Over the past few weeks, I have participated with many councils as they deliberated over how to handle the Minister of Local Government’s intransigence. The Minister had initially announced that she was leading a government consultative process with local government over proposed 3 waters reforms.
I thought I would consider what “consultation” means.
In my experience through a consultative process, properly managed, a lot could change. The process must be open, and all sides must have input. Those who are leading the consultation must be open to information and ideas which they might have not considered when they commenced the exercise. At the end of a proper consultative process all sides will have moved and something quite different could be the final product of what is often a very challenging exercise for all.
I consulted aunty Google and here is what she sent me a definition of consultation:
They want to change something, achieve something, attain something, or become something, and they need help.
The current state of things isn’t how they want it to be. They know what their desired state is, but they need your advice to get there.
Here’s what a consultative process should be about. If we consider the 3 Waters debate there has been massive, and not before time, change in Local Government (LG) toward the 3 Waters infrastructure. Government proposals have scared the hell out of LG. The Government provided its analysis of where things are at (much of it generalised and supported by incorrect numbers) and LG was invited to give advice on where things are right now and what should be done to remedy flaws in the system.
Here’s a diagrammatical illustration of a consultative exercise:
So, when we reflect on the proposed 3 Waters reforms Minister Mahuta had been setting the scene for years, behind the scenes, working closely with Water NZ and Infrastructure NZ and DIA. Crown then locked LGNZ into an agreement which turned them into eunuchs.
Then LG thought they were being consulted. More fool them. The Minister has increasingly demonstrated that she isn’t remotely interested in listening. It’s literally the litany of the deaf. Minister Mahuta isn’t listening. She is demonstrating the same dumb politics as the Labour government demonstrated with the Foreshore and Seabed Act. In that case the government refused to budge, and Māori voters just walked. And formed a new Māori Party.
The 3 Waters Proposed restructure is an outstanding example of how all power corrupts. Absolute power corrupts absolutely. The sort of arrogance and superiority demonstrated by the government toward the 3 Waters restructuring will not go unrewarded. The National Party (or ACT) will reap it.

Given data
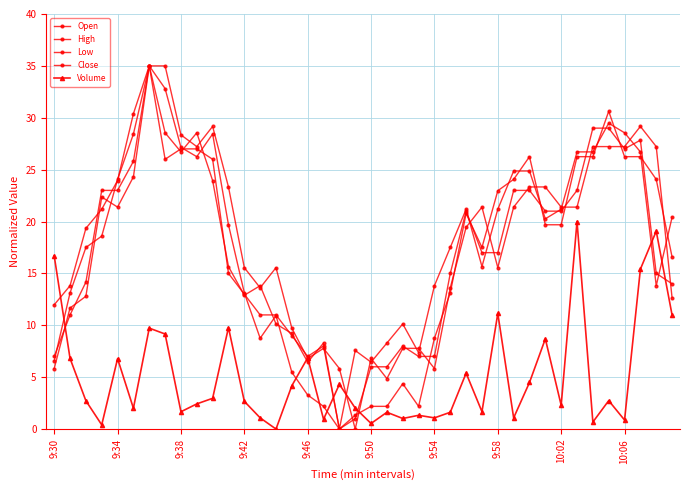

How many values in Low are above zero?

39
---
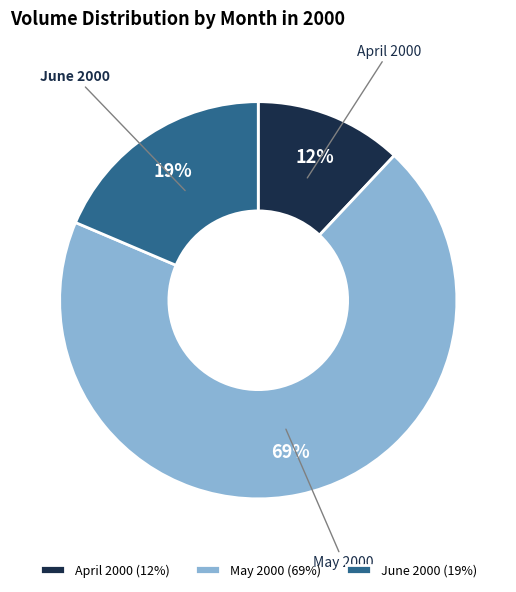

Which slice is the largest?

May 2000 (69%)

Exercise tasks
1. Summarize the commentary on the 3 Waters reforms in two sentences.
2. Translate this sentence from the commentary on the 3 Waters reforms into Spanish: "Those who are leading the consultation must be open to information and ideas which they might have not considered when they commenced the exercise."

Answer set
1. The commentary describes proper consultation as an open process where all sides give input, those leading it stay open to new information and ideas, and everyone moves so the final product may be quite different. It argues that Minister Mahuta announced a consultative process with local government over the 3 Waters reforms but has shown she is not interested in listening, compares this to the Labour government's stance on the Foreshore and Seabed Act, and predicts that the National Party (or ACT) will reap the results of the government's arrogance.

2. Quienes dirigen la consulta deben estar abiertos a información e ideas que quizá no hayan considerado cuando iniciaron el ejercicio.